Voice activity detection (VAD), also known as speech activity detection or speech detection, is a technique used in speech processing in which the presence or absence of human speech is detected.

It can facilitate speech processing, and can also be used to deactivate some processes during non-speech section of an audio session: it can avoid unnecessary coding/transmission of silence packets in VoIP applications, saving on computation and on network bandwidth.

In Voice over IP (VoIP), voice activation detection (VAD) is a software application that allows a data network carrying voice traffic over the Internet to detect the absence of audio and conserve bandwidth by preventing the transmission of "silent packets" over the network. Most conversations include about 50% silence; VAD (also called "silence suppression") can be enabled to monitor signals for voice activity so that when silence is detected for a specified amount of time, the application informs the Packet Voice Protocol and prevents the encoder output from being transported across the network.

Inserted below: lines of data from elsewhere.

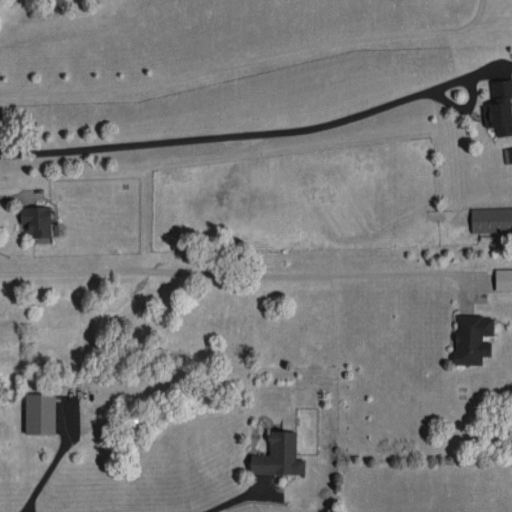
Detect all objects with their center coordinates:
road: (437, 34)
road: (188, 77)
building: (500, 108)
road: (237, 137)
road: (2, 201)
building: (491, 219)
building: (37, 221)
road: (234, 279)
building: (503, 279)
building: (472, 338)
building: (40, 413)
building: (279, 456)
road: (225, 503)
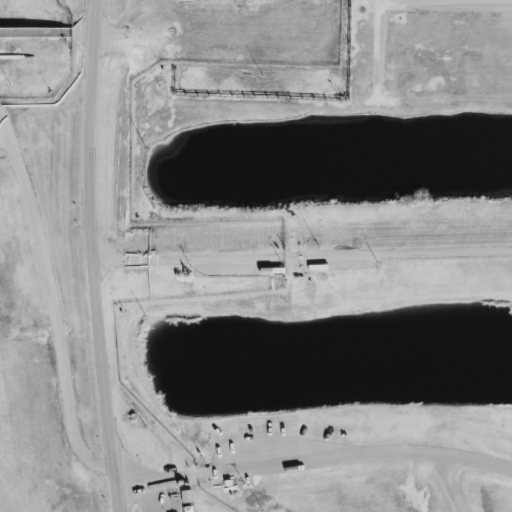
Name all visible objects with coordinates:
road: (445, 2)
road: (94, 131)
road: (303, 262)
road: (105, 387)
road: (124, 492)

Voice activation detection can also be used to forward idle noise characteristics (sometimes called ambient or comfort noise) to a remote IP telephone or gateway. The universal standard for digitized voice, 64 Kbps, is a constant bit rate whether the speaker is actively speaking, is pausing between thoughts, or is totally silent. Without idle noise giving the illusion of a constant transmission stream during silence suppression, the listener would be likely to think the line had gone dead.

Voice activity detection (VAD) feature in Matrix devices

It is given all the ATA series of Matrix say ATA211, ATA2S, ATA1S & ATA211G & also in all gateway series say Setu VGFX, Setu VFXTH etc

When enabled VAD (Silence suppression) will not send RTP traffic during periods of silence, saving bandwidth usage. At the beginning of a silence period, a single packet will be sent to the distant end to inform it that a period of silence is being entered, and that the distant end should begin to regenerate comfort noise to its TDM stream. Silence Suppression can be enabled or disabled on an established connection.